Frontière linguistique: les écoles séparées et le Règlement 17
À partir des années 1850-1860, un réseau d’écoles confessionnelles séparées est institué en Ontario, parallèlement à un réseau d’écoles publiques laïques. Des écoles protestantes et des écoles catholiques, francophones et anglophones, évoluent donc sur le même territoire. Un modèle semblable est adopté ailleurs au Canada, notamment au Manitoba. Le système des écoles séparées suscite cependant beaucoup de protestations de la part des anglophones, pour qui l’usage du français dans les écoles de l’Ontario est perçu comme une menace. C’est pourquoi le gouvernement ontarien adopte le Règlement 17 en 1912, qui limite l’enseignement du français et son usage comme langue de communication aux deux premières années du primaire, le temps pour ceux qui ignorent l’anglais d’en apprendre les bases. Les Franco-Ontariens s’organisent alors pour sauver leurs droits scolaires.
Fondée en 1910, l’Association canadienne-française d’éducation d’Ontario (ACFEO) prend la tête du mouvement. La consigne du Conseil des écoles séparées d’Ottawa (CESO) est de continuer à enseigner en français. Le ministère de l’Éducation de l’Ontario réplique en menaçant de représailles les commissions scolaires et les enseignants. De 1916 à 1927, la lutte pour les droits scolaires des francophones s’accentue. En 1925, le premier ministre conservateur de l’Ontario, Howard Ferguson, ouvre une commission d’enquête pour mettre fin à la crise scolaire. En 1927, à la suite du dépôt du rapport de la commission Scott-Merchant-Côté, qui révélait que la réussite dans l’apprentissage de l’anglais devait commencer par l’enseignement de la langue maternelle, le gouvernement ontarien établit un système d’écoles primaires bilingues où le français devient la principale langue d’enseignement. Le Règlement 17 ne disparaîtra des statuts de la province qu’en 1944.
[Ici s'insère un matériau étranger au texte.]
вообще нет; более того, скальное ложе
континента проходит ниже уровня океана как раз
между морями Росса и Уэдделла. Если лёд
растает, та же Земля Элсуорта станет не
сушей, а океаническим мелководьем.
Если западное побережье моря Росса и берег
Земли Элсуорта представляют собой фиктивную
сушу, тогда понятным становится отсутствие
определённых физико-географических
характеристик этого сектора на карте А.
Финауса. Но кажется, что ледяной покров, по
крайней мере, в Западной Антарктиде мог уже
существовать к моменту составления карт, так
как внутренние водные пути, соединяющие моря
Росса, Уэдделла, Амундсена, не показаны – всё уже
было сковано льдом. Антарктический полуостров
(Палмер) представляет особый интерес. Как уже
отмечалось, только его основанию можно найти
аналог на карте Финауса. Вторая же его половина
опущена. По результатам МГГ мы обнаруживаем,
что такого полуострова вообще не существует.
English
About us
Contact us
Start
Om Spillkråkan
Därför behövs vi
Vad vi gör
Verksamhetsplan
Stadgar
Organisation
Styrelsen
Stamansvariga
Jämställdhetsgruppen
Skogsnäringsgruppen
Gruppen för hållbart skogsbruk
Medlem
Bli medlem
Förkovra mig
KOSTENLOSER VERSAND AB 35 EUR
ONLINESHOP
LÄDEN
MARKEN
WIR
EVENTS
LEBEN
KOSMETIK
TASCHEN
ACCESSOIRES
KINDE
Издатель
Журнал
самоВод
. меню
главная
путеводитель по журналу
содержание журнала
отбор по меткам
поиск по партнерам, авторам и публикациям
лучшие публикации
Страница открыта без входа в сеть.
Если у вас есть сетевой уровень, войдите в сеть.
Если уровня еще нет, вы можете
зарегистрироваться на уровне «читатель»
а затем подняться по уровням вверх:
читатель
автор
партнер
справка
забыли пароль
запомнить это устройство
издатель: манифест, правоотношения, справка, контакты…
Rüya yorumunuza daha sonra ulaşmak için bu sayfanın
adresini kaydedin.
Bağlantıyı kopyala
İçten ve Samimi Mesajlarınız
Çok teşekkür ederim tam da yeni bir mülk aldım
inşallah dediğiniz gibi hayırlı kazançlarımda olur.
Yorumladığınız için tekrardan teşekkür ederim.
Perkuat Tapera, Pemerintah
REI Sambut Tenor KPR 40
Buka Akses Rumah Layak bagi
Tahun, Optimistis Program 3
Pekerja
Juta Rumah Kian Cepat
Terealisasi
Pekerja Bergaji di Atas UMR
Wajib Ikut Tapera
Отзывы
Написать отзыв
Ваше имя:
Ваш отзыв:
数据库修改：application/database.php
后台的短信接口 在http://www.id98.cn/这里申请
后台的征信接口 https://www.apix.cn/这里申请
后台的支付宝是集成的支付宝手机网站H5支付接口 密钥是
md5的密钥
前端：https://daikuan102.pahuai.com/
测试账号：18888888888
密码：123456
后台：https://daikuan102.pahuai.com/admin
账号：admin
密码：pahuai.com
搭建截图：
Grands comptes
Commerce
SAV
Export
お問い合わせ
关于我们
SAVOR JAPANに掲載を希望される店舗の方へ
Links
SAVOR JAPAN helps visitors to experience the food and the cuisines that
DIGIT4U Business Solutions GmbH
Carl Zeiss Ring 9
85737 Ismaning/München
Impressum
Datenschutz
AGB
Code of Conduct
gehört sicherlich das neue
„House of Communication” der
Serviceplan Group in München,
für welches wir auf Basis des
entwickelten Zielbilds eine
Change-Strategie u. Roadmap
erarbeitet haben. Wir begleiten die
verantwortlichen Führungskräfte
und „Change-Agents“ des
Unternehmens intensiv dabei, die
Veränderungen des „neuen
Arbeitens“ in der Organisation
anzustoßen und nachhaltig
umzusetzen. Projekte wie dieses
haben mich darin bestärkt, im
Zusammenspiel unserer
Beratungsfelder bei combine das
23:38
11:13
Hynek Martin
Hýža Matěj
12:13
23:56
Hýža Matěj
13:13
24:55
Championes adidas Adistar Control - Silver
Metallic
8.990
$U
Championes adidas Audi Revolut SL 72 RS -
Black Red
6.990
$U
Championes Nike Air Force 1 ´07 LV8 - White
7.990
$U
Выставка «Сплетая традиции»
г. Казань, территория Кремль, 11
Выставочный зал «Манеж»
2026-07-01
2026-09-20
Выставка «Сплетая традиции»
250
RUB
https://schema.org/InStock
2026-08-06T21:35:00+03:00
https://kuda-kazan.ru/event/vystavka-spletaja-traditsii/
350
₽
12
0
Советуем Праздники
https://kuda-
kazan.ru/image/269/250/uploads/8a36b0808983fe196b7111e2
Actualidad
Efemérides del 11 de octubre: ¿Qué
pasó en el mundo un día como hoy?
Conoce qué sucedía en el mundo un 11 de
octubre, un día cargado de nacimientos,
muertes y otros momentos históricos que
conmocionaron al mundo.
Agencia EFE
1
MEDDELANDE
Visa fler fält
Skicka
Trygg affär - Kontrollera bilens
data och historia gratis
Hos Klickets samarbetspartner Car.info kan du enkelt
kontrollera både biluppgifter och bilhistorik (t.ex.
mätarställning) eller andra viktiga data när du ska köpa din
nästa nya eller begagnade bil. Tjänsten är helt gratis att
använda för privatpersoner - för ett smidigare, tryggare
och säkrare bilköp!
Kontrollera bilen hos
Les luttes franco-ontariennes
À la suite de la Commission royale d’enquête sur le bilinguisme et le biculturalisme, l’Ontario s’engage, dès 1967, à offrir davantage de services à sa population francophone. Les réformes tardent cependant à venir et la communauté franco-ontarienne s’engage dans un mouvement de désobéissance civile. Le mouvement « C’est l’temps » voit ainsi le jour en 1975. Ses membres refusent de payer des contraventions ou de remplir des formulaires rédigés uniquement en anglais. Si toute la province est bientôt gagnée par cette action collective, il faudra toutefois attendre la Loi sur les services en français, en 1986, pour que les ministères et organismes gouvernementaux soient tenus d’offrir des services bilingues dans plus d’une vingtaine de régions désignées. Les Franco-Ontariens ne sont toutefois pas au bout de leurs peines…
Le 24 février 1997, le gouvernement conservateur de Mike Harris annonce la fermeture du seul hôpital qui offre une formation universitaire de langue française en Ontario. Le groupe SOS Montfort organise alors de multiples manifestations et pétitions pour gagner l’opinion publique. Au mois de mars, une grande manifestation de 10 000 personnes a lieu à Ottawa. Devant l’entêtement du gouvernement, la cause sera portée devant les tribunaux. Les Franco-Ontariens auront finalement gain de cause en décembre 1999, confortés en cour d’appel en décembre 2001.
L’adoption d’un drapeau franco-ontarien en 1975 symbolise bien la frontière linguistique et culturelle qui existe en Ontario. Les différentes luttes qu’ont menées les Franco-Ontariens durant les années 1970, 1980 et 1990 témoignent quant à elles du manque de visibilité et de légitimité dont ont longtemps souffert les communautés francophones minoritaires en Ontario et dans le reste du Canada.